# TASK DIRECTIONS
A verbatim copy of the line containing "financial security, personal" and all lines after it, up to and including the final line of the records, is the only acceptable output.

# DATA FOR ANALYSIS
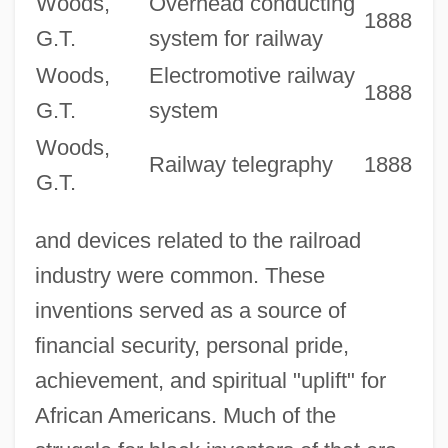
Woods,
Overhead conducting
1888
G.T.
system for railway
Woods,
Electromotive railway
1888
G.T.
system
Woods,
Railway telegraphy
1888
G.T.
and devices related to the railroad
industry were common. These
inventions served as a source of
financial security, personal pride,
achievement, and spiritual "uplift" for
African Americans. Much of the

# SOLUTION TO THIS PROBLEM
financial security, personal pride,
achievement, and spiritual "uplift" for
African Americans. Much of the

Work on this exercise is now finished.